TEMPO.CO, Jakarta - Komisi Pemilihan Umum meminta pendapat kepada berbagai ahli hukum, politik, dan penggiat pemilu terkait dengan ketentuan syarat menang pemilihan presiden yang berpotensi multitafsir.
Kepala Pusat Penelitian Politik Lembaga Ilmu Pengetahuan Indonesia Syamsuddin Haris menyarankan KPU agar mengajukan penafsiran ke Mahkamah Konstitusi terkait dengan Pasal 6A ayat (3) dan (4) serta UU Nomor 42 Tahun 2008 tentang Pemilu Presiden dan Wakil Presiden untuk mengantisipasi adanya protes dari para kandidat presiden-wakil presiden, yakni Prabowo Subianto-Hatta Rajasa dan Joko Widodo-Jusuf Kalla.
"Ada yang namanya fatwa MK di luar judicial review.

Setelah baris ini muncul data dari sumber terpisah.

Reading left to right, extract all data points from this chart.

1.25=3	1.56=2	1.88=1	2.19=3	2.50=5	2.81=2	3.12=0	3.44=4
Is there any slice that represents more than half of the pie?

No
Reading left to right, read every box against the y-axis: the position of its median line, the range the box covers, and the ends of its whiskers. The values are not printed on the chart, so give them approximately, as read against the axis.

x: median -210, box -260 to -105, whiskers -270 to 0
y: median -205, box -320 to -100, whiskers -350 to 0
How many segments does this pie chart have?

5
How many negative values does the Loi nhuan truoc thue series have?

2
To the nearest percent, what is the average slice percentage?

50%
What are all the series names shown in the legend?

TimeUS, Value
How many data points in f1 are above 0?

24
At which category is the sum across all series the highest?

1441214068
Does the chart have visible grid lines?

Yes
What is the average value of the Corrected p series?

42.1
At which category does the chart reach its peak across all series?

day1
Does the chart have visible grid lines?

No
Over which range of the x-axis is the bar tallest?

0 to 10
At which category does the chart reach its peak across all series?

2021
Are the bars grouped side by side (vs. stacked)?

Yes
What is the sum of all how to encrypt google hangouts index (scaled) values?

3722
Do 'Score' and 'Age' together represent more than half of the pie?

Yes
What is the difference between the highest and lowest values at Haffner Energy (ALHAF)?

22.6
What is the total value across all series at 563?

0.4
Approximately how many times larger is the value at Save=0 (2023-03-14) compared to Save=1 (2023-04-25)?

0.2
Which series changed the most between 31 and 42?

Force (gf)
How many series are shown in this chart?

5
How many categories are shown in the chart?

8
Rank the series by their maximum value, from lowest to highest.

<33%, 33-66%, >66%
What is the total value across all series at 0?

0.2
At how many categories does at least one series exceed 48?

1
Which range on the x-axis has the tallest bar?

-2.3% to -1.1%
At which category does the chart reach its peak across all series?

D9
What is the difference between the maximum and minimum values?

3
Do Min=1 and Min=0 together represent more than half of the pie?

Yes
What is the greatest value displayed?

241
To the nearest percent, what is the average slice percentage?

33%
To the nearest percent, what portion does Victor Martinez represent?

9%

Bagaimanapun penafsiran ini wilayahnya MK," kata Syamsuddin saat konsultasi tafsir UUD 1945 dan Undang-Undang Pemilu terkait dengan presidential threshold di Hotel Oria, Jakarta Pusat, Rabu, 11 Juni 2014.
Pada Pasal 6A ayat (3) dan (4) UUD 1945 mensyaratkan pasangan calon presiden dan wakil presiden yang mendapatkan suara lebih dari 50 persen dari jumlah suara dalam pemilu dengan sedikitnya 20 persen di setiap provinsi yang tersebar di setengah jumlah provinsi di Indonesia sebagai pemenang.
Bila tak memenuhi syarat, pasangan yang mendapat suara terbanyak pertama dan kedua dipilih kembali oleh rakyat. Masalahnya, saat ini hanya ada dua pasangan calon presiden dan wakil presiden, sehingga apakah perlu putaran kedua bila pada putaran pertama pasangan Prabowo-Hatta dan Jokowi-Kalla tak memenuhi ketentuan itu.
Menurut Syamsuddin, Pasal 6A ayat (3) dan (4) UUD 1945 tidak dalam konteks pemilihan ulang bila hanya ada dua pasangan calon presiden. "Kalau ada putaran kedua untuk pasangan yang sama, menjadi tidak lucu," ujarnya.
Syamsuddin mengatakan tak ada cara lain yang bisa ditempuh KPU. Sebab, tidak mungkin KPU mengajukan pembuatan undang-undang baru ke DPR lantaran waktu pemilihan presiden sudah dekat, yakni 9 Juli 2014. Permintaan membuat perpu ke presiden juga bukan jalan yang mudah. Yang terpenting, menurut Syamsuddin, Pasal 6A ayat (3) UUD 1945 dipenuhi. "Dan kemungkinan dipenuhinya dalam pilpres kita sangat tinggi. Kalaupun tidak dipenuhi, kembalikan itu ke MK," ujarnya.
Guru besar ilmu politik Universitas Airlangga, Ramlan Surbakti, juga menyarankan KPU untuk meminta bantuan penafsiran ke MK. "Bagaimanapun keputusan KPK lebih tinggi konstitusionalitasnya," ujar mantan komisioner KPU itu.